We’ll also be able to control our partners’ sex toys via our mobile phones, predicts Preston Garland, head of marketing at sex toy distributor El Dorado Trading Company. Products like WeVibe’s 4Plus, OhMiBod’s blueMotion, and the smart mini vibe Magic Motion “are really exploding,” he says. Such apps allow users to long-distance control their partners’ toys from anywhere in the world, as long as they’re Bluetooth-enabled. He also says we’ll see “more social network tie-ins with these apps,” which will appeal to a more sexually adventurous market, in the event that you want your Facebook friends to control the speed of your vibrator.
Back to basics?
As much promise as many believe the future of sex tech holds, some think there’s not much more innovators can do to improve on the standard hand-on-genitals, “analog” masturbatory experience. “Here’s the thing: I’m not a big believer in sex tech,” says Brian Sloan, the creator of the hugely successful blowjob machine the Autoblow 2.

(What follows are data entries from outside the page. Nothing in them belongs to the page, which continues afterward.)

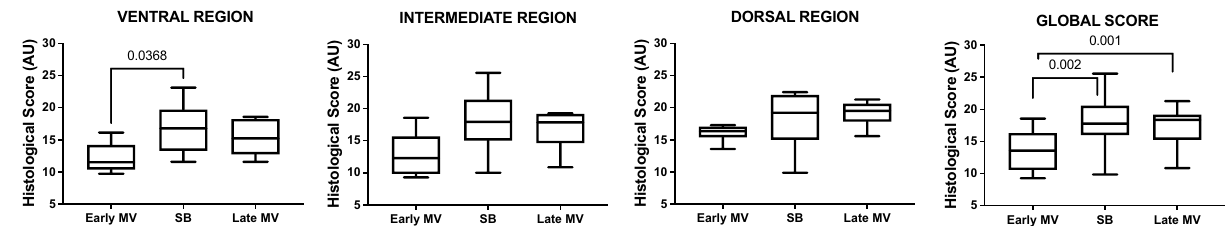
Figure 7. Regional and global histological lung injury score. MV mechanical ventilation, SB spontaneous breathing, AU arbitrary units. * p < 0.05.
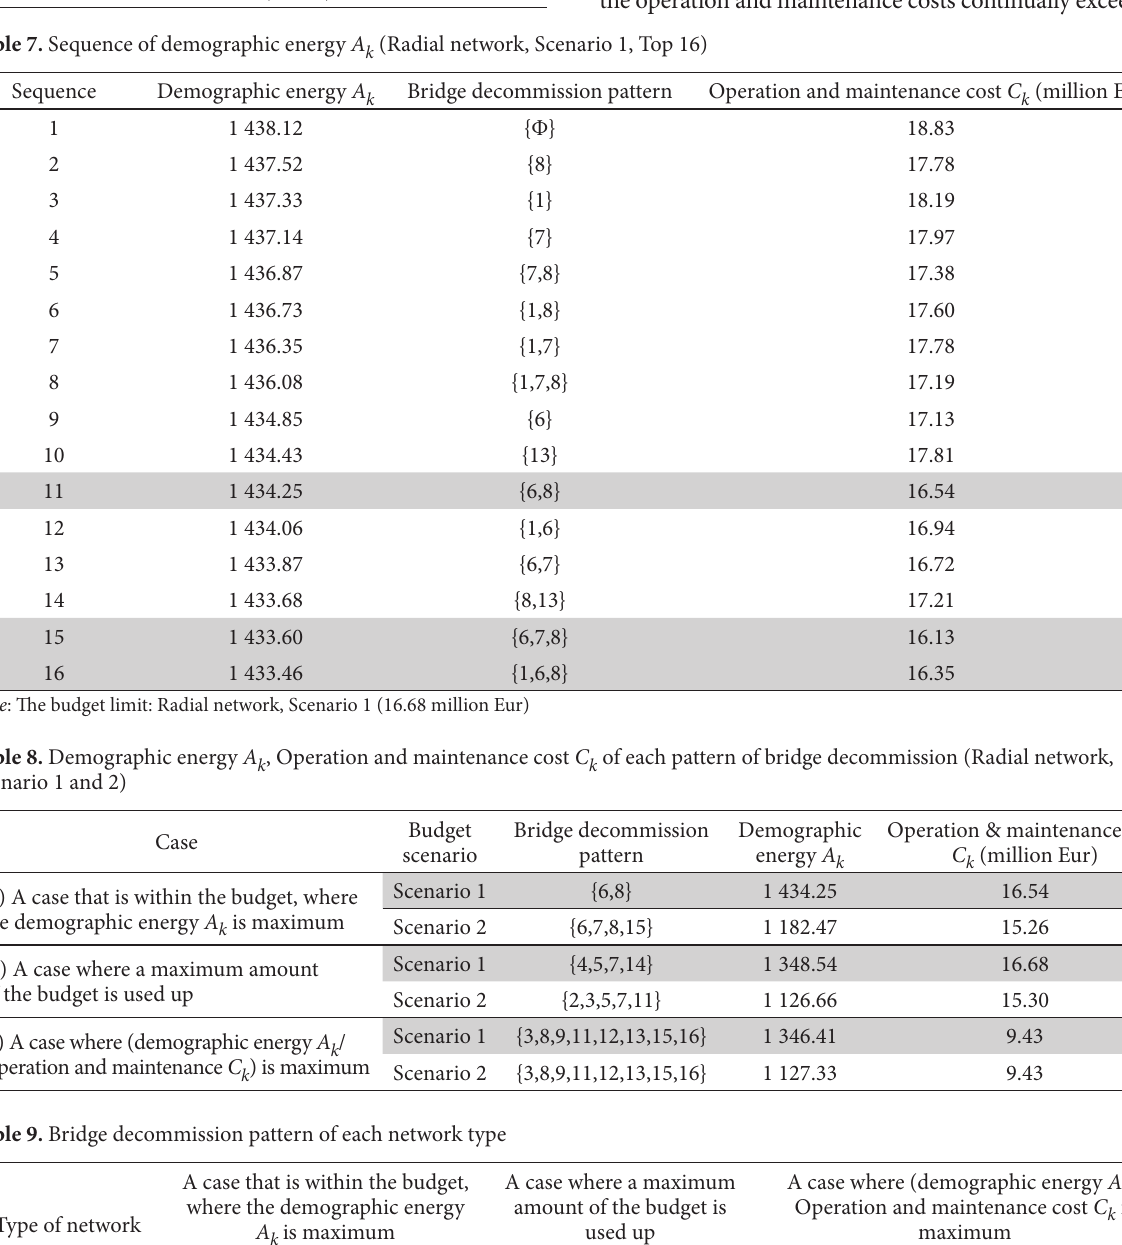
Type of network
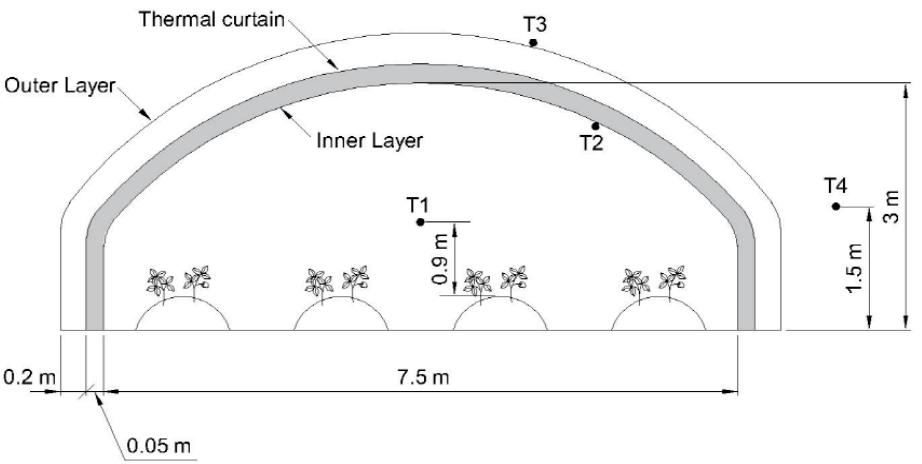
Figure 2. Schematic diagram of the experimental greenhouse with a thermal curtain: (T1) indoor air temperatures, (T2) inner cover surface temperatures, (T3) outer cover surface temperatures, and (T4) outdoor air temperatures.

“It’s all about [improving] sensation. That’s where the real growth will happen.”
Although he’s been approached about giving the Autoblow 2 Wi-Fi connectivity, so that users can watch adult movies while they masturbate, Sloan believes people who use sex toys aren’t all that interested in technology.
“People wanna just masturbate quickly and efficiently. They don’t wanna power up, or configure, or navigate, or troubleshoot. They just wanna do their thing and that’s it.”
In the end, Sloan says, the only real innovations in sex tech will be “things that enhance the physical sensation that they experience from the toy,” citing robotics such as a hypothetical sensor-embedded sex toy for women with a robotic arm that stimulates the clitoris as an example. “The mass market doesn’t want things that connect to the Internet,” he says. “They don’t want contraptions that’ll help you interact over long distances… it’s all about [improving] sensation. That’s where the real growth will happen.”